Montieren Sie zunächst einen sauberen Glasobjektträger auf der experimentellen Badkammer. Beschichten Sie den Objektträger mit zwei bis drei Mikrolitern Laminin und lassen Sie ihn 30 Sekunden trocknen. Gießen Sie dann etwa 400 Mikroliter der Muskelfasersuspension auf den Objektträger und lassen Sie die Fasern 10 bis 15 Minuten lang am Laminin haften.
Stellen Sie die Experimentierkammer auf den Tisch eines inversen Mikroskops, das für Epifluoreszenz ausgestattet ist. Um die Lebensfähigkeit der Fasern zu überprüfen, platzieren Sie zwei Platinelektroden auf beiden Seiten der Versuchskammer. Beobachten Sie nach dem Anlegen von rechteckigen Stromimpulsen für 0,8 bis 1,2 Millisekunden die Muskelfaserkontraktionen an den Extremen.
Laden Sie die Fasern vier bis fünf Minuten lang mit 3,5 bis 4,5 Mikromolaren des schnellen Calciumfarbstoffs Mag-Fluo-4 AM in Tyrodelösung. Lassen Sie den Objektträger nach dem Waschen mit Tyrode-Lösung 15 bis 20 Minuten im Dunkeln entestern. Sammeln und speichern Sie bei der Erfassung von Calciumtransienten bei gedimmter Beleuchtung die Lichtsignale mit einem 40X-Ölimmersionsobjektiv und einer Photomultiplierröhre, die an einen Digitalisierer angeschlossen ist.
Stellen Sie in der Erfassungssoftware eine Skala von null bis 200 beliebigen Einheiten sicher. Passen Sie dann die Größe des Anregungsflecks und die Verstärkung der Photomultiplierröhre an, um die Ruhefluoreszenz oder F-Rest auf 10 beliebige Einheiten einzustellen. Um die Aufzeichnungen zu analysieren, stellen Sie einen Tiefpassfilter auf die gesamte Kurve bei einem Kilohertz ein.
Passen Sie dann den Peak an, um den F-Rest in einer Sekunde der Kurve zu berechnen. Stellen Sie die F-Stütze auf Null und messen Sie die Amplitude der maximalen sarkoplasmatischen Kalziumtransiente. Messen Sie die Anstiegszeit von 10 % bis 90 % der Amplitude, die Dauer beim halben Maximum und die Abklingzeit von 90 % bis 10 % der Amplitude.

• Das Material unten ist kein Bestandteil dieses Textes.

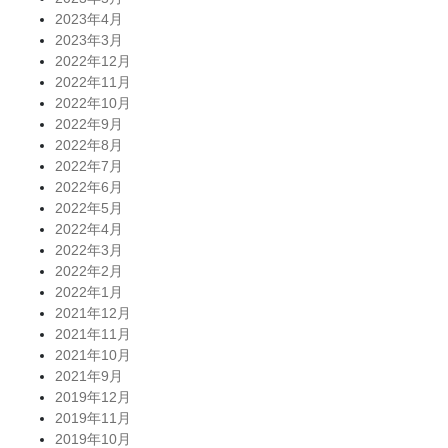
2023年4月
2023年3月
2022年12月
2022年11月
2022年10月
2022年9月
2022年8月
2022年7月
2022年6月
2022年5月
2022年4月
2022年3月
2022年2月
2022年1月
2021年12月
2021年11月
2021年10月
2021年9月
2019年12月
2019年11月
2019年10月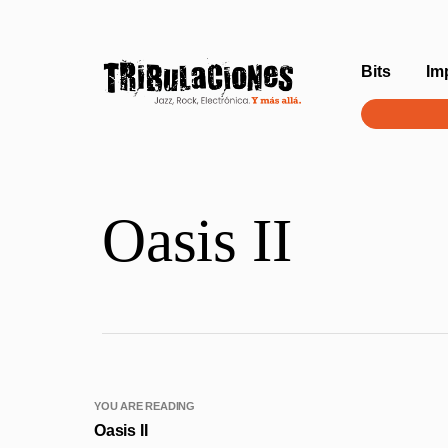
Bits
Im
Oasis II
YOU ARE READING
Oasis II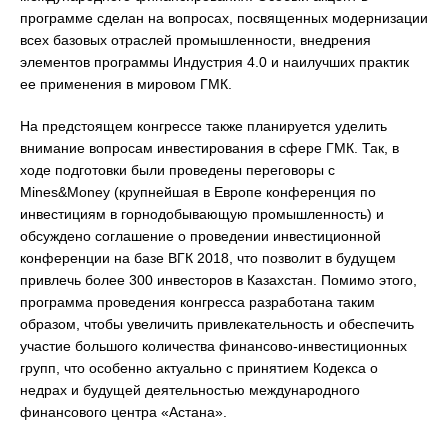
программе сделан на вопросах, посвященных модернизации
всех базовых отраслей промышленности, внедрения
элементов программы Индустрия 4.0 и наилучших практик
ее применения в мировом ГМК.
На предстоящем конгрессе также планируется уделить
внимание вопросам инвестирования в сфере ГМК. Так, в
ходе подготовки были проведены переговоры с
Mines&Money (крупнейшая в Европе конференция по
инвестициям в горнодобывающую промышленность) и
обсуждено соглашение о проведении инвестиционной
конференции на базе ВГК 2018, что позволит в будущем
привлечь более 300 инвесторов в Казахстан. Помимо этого,
программа проведения конгресса разработана таким
образом, чтобы увеличить привлекательность и обеспечить
участие большого количества финансово-инвестиционных
групп, что особенно актуально с принятием Кодекса о
недрах и будущей деятельностью международного
финансового центра «Астана».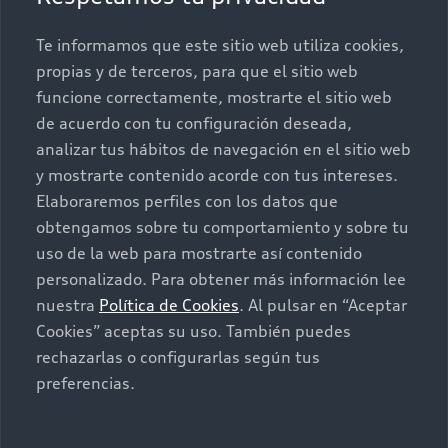
Conócenos
Te informamos que este sitio web utiliza cookies,
Postventa
Nuestras Promociones
propias y de terceros, para que el sitio web
funcione correctamente, mostrarte el sitio web
Autos Nuevos
Audi Aftersales
de acuerdo con tu configuración deseada,
analizar tus hábitos de navegación en el sitio web
Seminuevos
Quiero un Audi nuevo
y mostrarte contenido acorde con tus intereses.
Elaboraremos perfiles con los datos que
Contacto
obtengamos sobre tu comportamiento y sobre tu
Audi Certified :plus
uso de la web para mostrarte así contenido
personalizado. Para obtener más información lee
Contáctanos
nuestra
Política de Cookies
. Al pulsar en “Aceptar
Citas de servicio
Cookies” aceptas su uso. También puedes
rechazarlas o configurarlas según tus
Información de vehículo nuevo
preferencias.
©2025 Audi de México división de Volkswagen de
México S.A. de C.V. Todos los derechos reservados.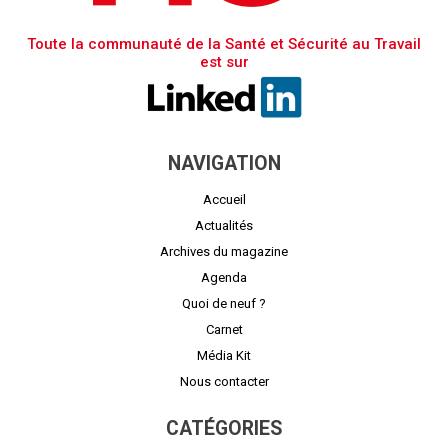
Toute la communauté de la Santé et Sécurité au Travail
est sur
NAVIGATION
Accueil
Actualités
Archives du magazine
Agenda
Quoi de neuf ?
Carnet
Média Kit
Nous contacter
CATÉGORIES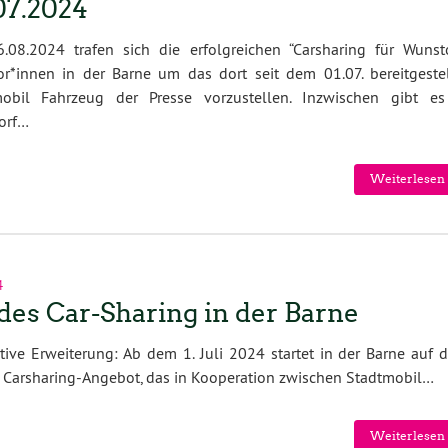
07.2024
.08.2024 trafen sich die erfolgreichen “Carsharing für Wunsto
tor*innen in der Barne um das dort seit dem 01.07. bereitgestel
mobil Fahrzeug der Presse vorzustellen. Inzwischen gibt es
orf…
Weiterlesen 
4
 des Car-Sharing in der Barne
ative Erweiterung: Ab dem 1. Juli 2024 startet in der Barne auf 
s Carsharing-Angebot, das in Kooperation zwischen Stadtmobil…
Weiterlesen 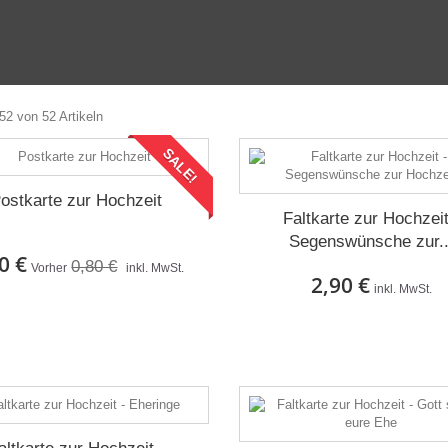
 52 von 52 Artikeln
SALE!
ostkarte zur Hochzeit
Faltkarte zur Hochzeit
Segenswünsche zur..
0 €
0,80 €
Vorher
inkl. MwSt.
2,90 €
inkl. MwSt.
Auf Lager
Auf Lager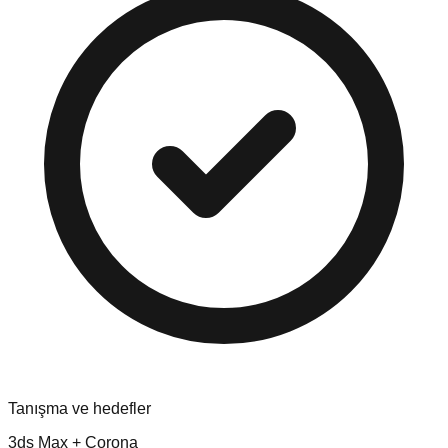
Tanışma ve hedefler
3ds Max + Corona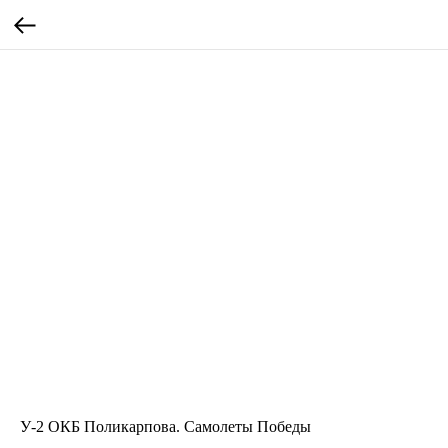
У-2 ОКБ Поликарпова. Самолеты Победы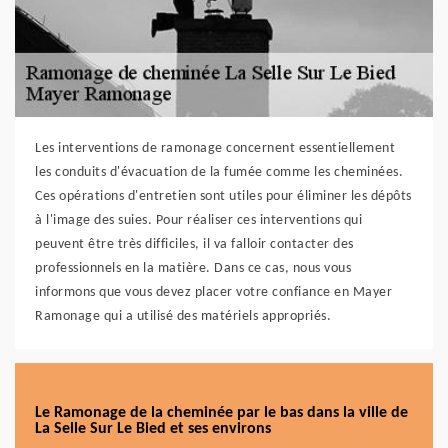
Les interventions de ramonage concernent essentiellement
les conduits d'évacuation de la fumée comme les cheminées.
Ces opérations d'entretien sont utiles pour éliminer les dépôts
à l'image des suies. Pour réaliser ces interventions qui
peuvent être très difficiles, il va falloir contacter des
professionnels en la matière. Dans ce cas, nous vous
informons que vous devez placer votre confiance en Mayer
Ramonage qui a utilisé des matériels appropriés.
Le Ramonage de la cheminée par le bas dans la ville de
La Selle Sur Le Bied et ses environs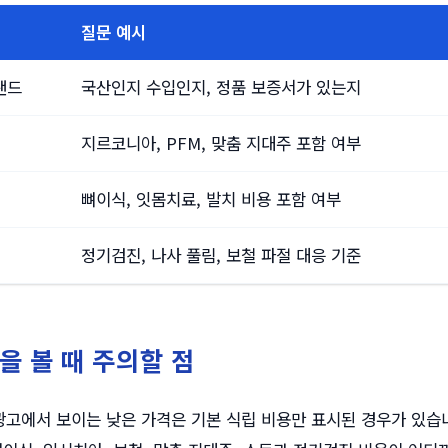
질문 예시
랜드
국산인지 수입인지, 정품 보증서가 있는지
지르코니아, PFM, 맞춤 지대주 포함 여부
뼈이식, 잇몸치료, 발치 비용 포함 여부
정기검진, 나사 풀림, 보철 파절 대응 기준
을 볼 때 주의할 점
고에서 보이는 낮은 가격은 기본 식립 비용만 표시된 경우가 있습니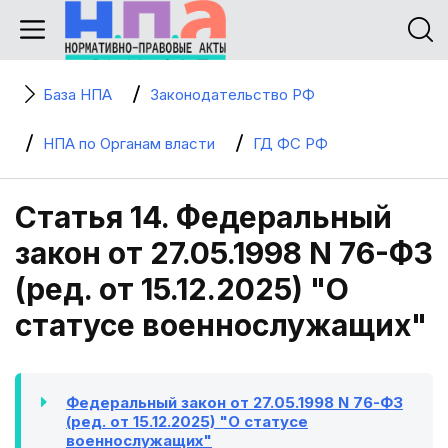
База НПА
Законодательство РФ
НПА по Органам власти
ГД ФС РФ
Статья 14. Федеральный
закон от 27.05.1998 N 76-ФЗ
(ред. от 15.12.2025) "О
статусе военнослужащих"
Федеральный закон от 27.05.1998 N 76-ФЗ
(ред. от 15.12.2025) "О статусе
военнослужащих"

Schätzen Sie dann die Zerfallskinetik gemäß einer Anpassung mit der biexponentiellen Funktion. Berechnen Sie die maximale Kalziumkonzentration in mikromolaren Molekülen. Speichern Sie abschließend die Werte der Zeitkonstanten des Zerfalls tau 1 und tau 2 sowie der Amplituden A1 und A2. Die FDB- und EDL-Muskeln zeigten eine Calciumkinetik, die als Morphologie bekannt ist, Typ II, Soleus-Muskeln zeigten morphologische Typ-I-Calciumtransienten.
Fasern aus PDQA-, PL- und EHL-Muskeln teilten die Typ-II-Morphologie. Die kinetischen Signale des Calciumtransienten von PDQA, PL und EHL ähnelten den Signalen der FDB-EDL-Muskeln, unterschieden sich jedoch von den Signalen des Soleus-Muskels.